The thermal performance of air-cooled heat exchangers has a direct impact on the energy efficiency of many HVAC&R devices. The fundamental
limitation of these air-cooled heat exchangers is the thermal resistance of the boundary layer at the solid-air interface. To improve the air side heat
transfer, passive convective enhancement techniques are often employed, but these result in undesirable increases in pressure drop and higher
susceptibility to fouling. The air bearing heat exchanger (ABHE), invented by Koplow (2010), circumvents some of the inherent physical
limitations of conventional heat exchanger topologies and has subsequently demonstrated unprecedented air-side thermal performance, especially in
volume-constrained applications.

The ABHE described in this study comprises a 10 cm [3.9 in] diameter stationary baseplate and a rotating impeller separated by a c.10 μm
[0.39·10-3 in] hydrodynamic (i.e. self-sustained) air bearing. A thermal load is applied to the bottom of the baseplate and flows across the air
bearing and into the rotating impeller. The impeller has fins that extend away from the baseplate and are shaped to act as centrifugal fan blades,
inducing the surrounding ambient air to enter axially and exit radially. During this process the air absorbs the aforementioned thermal load
originating from the baseplate. A key concept of the ABHE is that the hot fin surfaces reside in a rotating reference frame, which imposes a
centrifugal body force on fluid particles in the boundary layer on the fins.
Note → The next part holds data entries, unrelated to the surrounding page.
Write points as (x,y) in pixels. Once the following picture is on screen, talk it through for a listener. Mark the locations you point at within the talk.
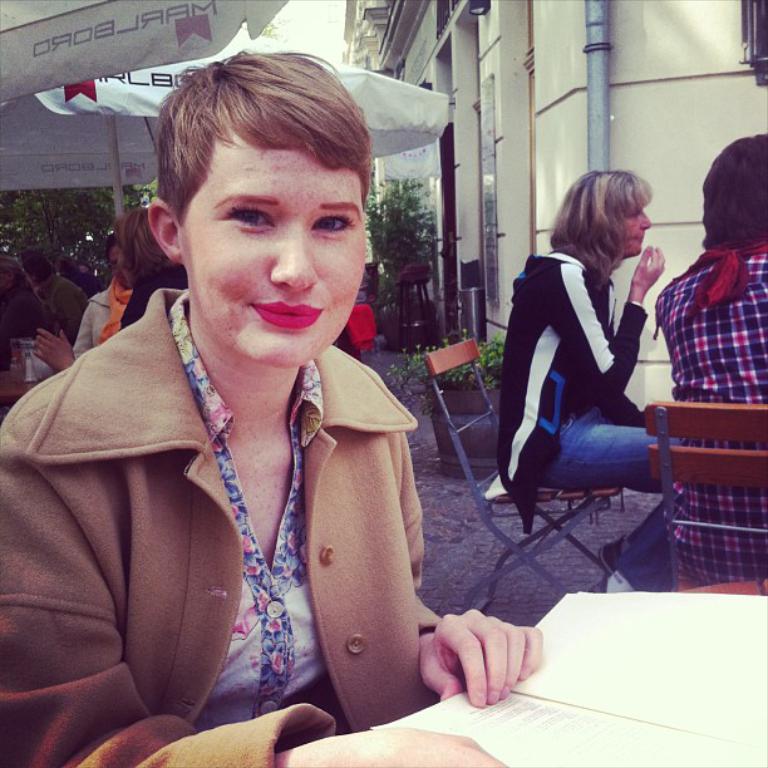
In this image, we can see people (581,300) sitting on the chairs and one of them is holding a book (617,634). In the background (409,144), there are umbrellas (236,41) and we can see buildings (441,81), plants (369,227) and poles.
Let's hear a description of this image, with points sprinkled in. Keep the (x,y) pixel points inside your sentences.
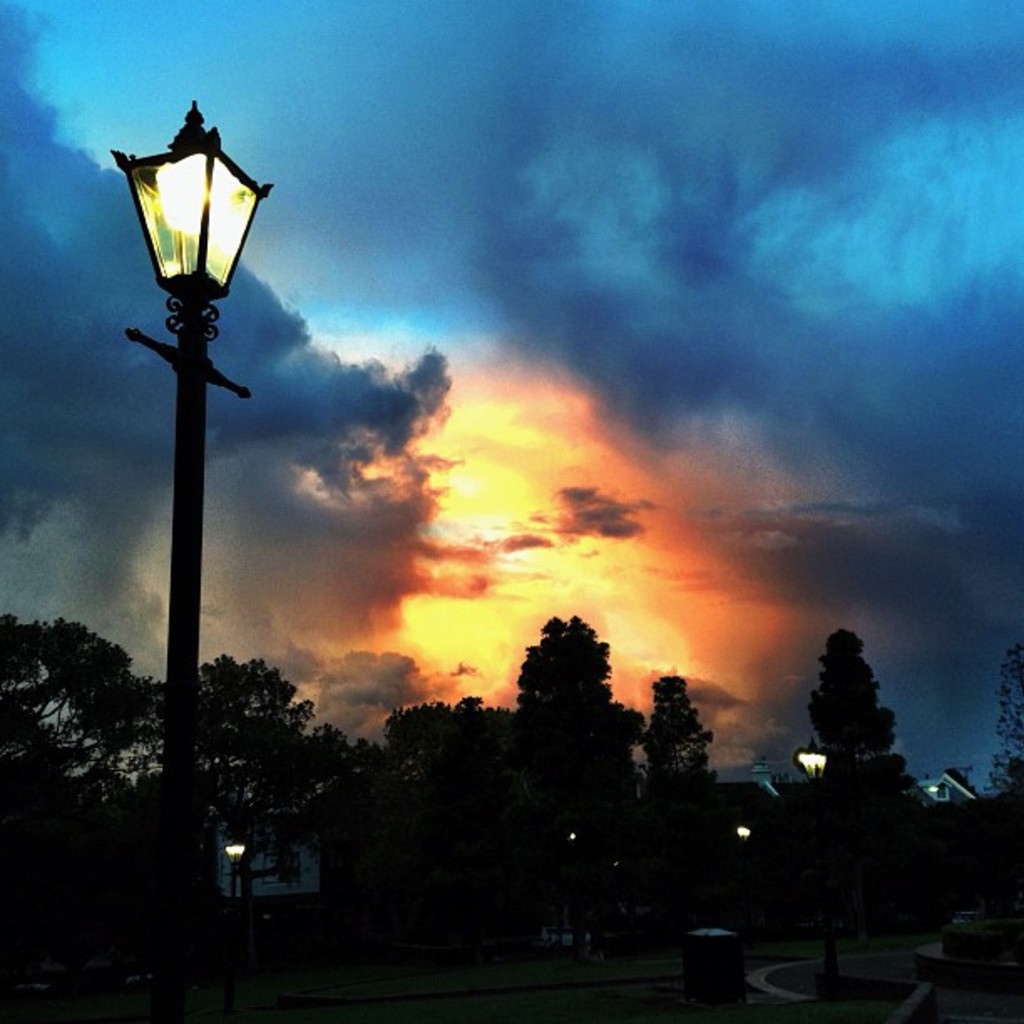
In this picture we can see trees (263,740), poles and we can see sky (242,596) in the background (211,631).
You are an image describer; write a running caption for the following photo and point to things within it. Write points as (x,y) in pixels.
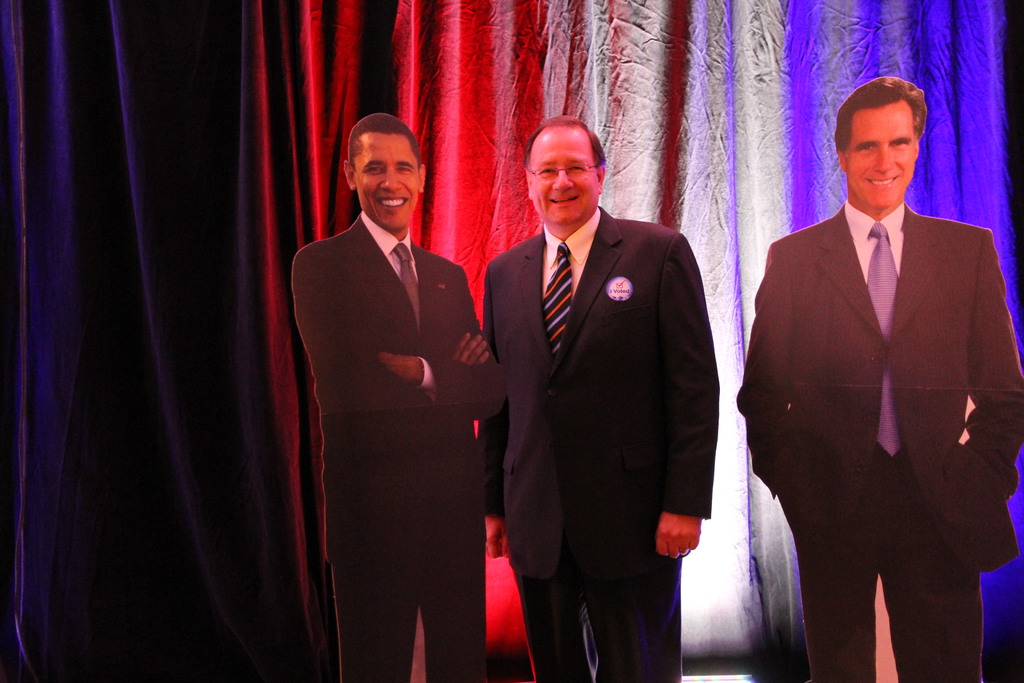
In this image I can see a person (594,322) standing in between two boards (447,319). In the background (451,105) there is a curtain (454,85).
This additional body force causes the boundary layer to remain very thin
and results in an enhanced heat transfer coefficient.
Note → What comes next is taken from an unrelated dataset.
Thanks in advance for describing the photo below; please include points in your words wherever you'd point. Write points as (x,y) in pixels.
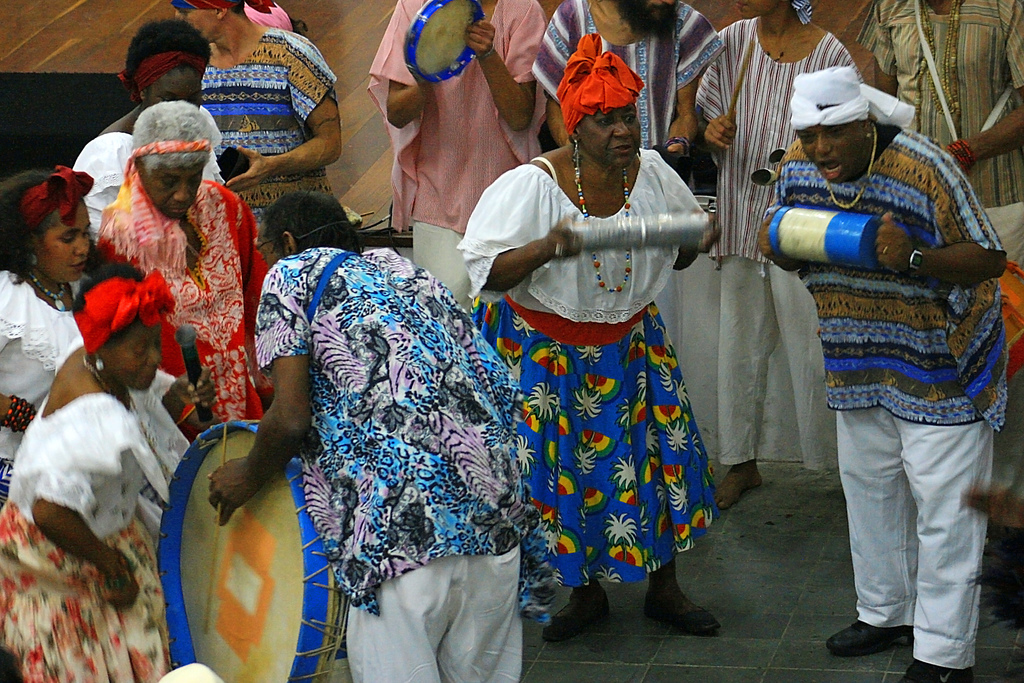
In this image i can see a group of people (517,322) are standing on the ground (746,559).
In this work, we present numerical simulation results and experimental measurements to demonstrate the performance of two different 10 cm [3.9
in] diameter ABHE designs. We used ANSYS CFX to predict the flow and heat transfer characteristics at the free delivery point, and we
validated these simulation results with several experiments: we (1) measured fan curves at several rotational speeds on a custom-made flow bench,
and (2) measured the heat transfer coefficient at several rotational speeds at the free delivery point.
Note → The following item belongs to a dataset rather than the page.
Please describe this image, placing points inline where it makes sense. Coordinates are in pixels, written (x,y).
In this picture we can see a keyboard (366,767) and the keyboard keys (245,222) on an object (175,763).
These results confirm that the ABHE is capable of levels of performance beyond the state-of-the-art; for example, one design was measured to have
an air side primary convective heat transfer coefficient of 2000 W/m2·K [350 Btu/h·ft2·°F] at 4500 rpm. In addition, we observed that its
pumping performance surpassed axial fans of comparable diameter (e.g. at 3750 rpm, it had a 150 Pa [0.60 inH2O] shut-off pressure and a
2370 L/min [83.7 ft3/min] free delivery flow rate).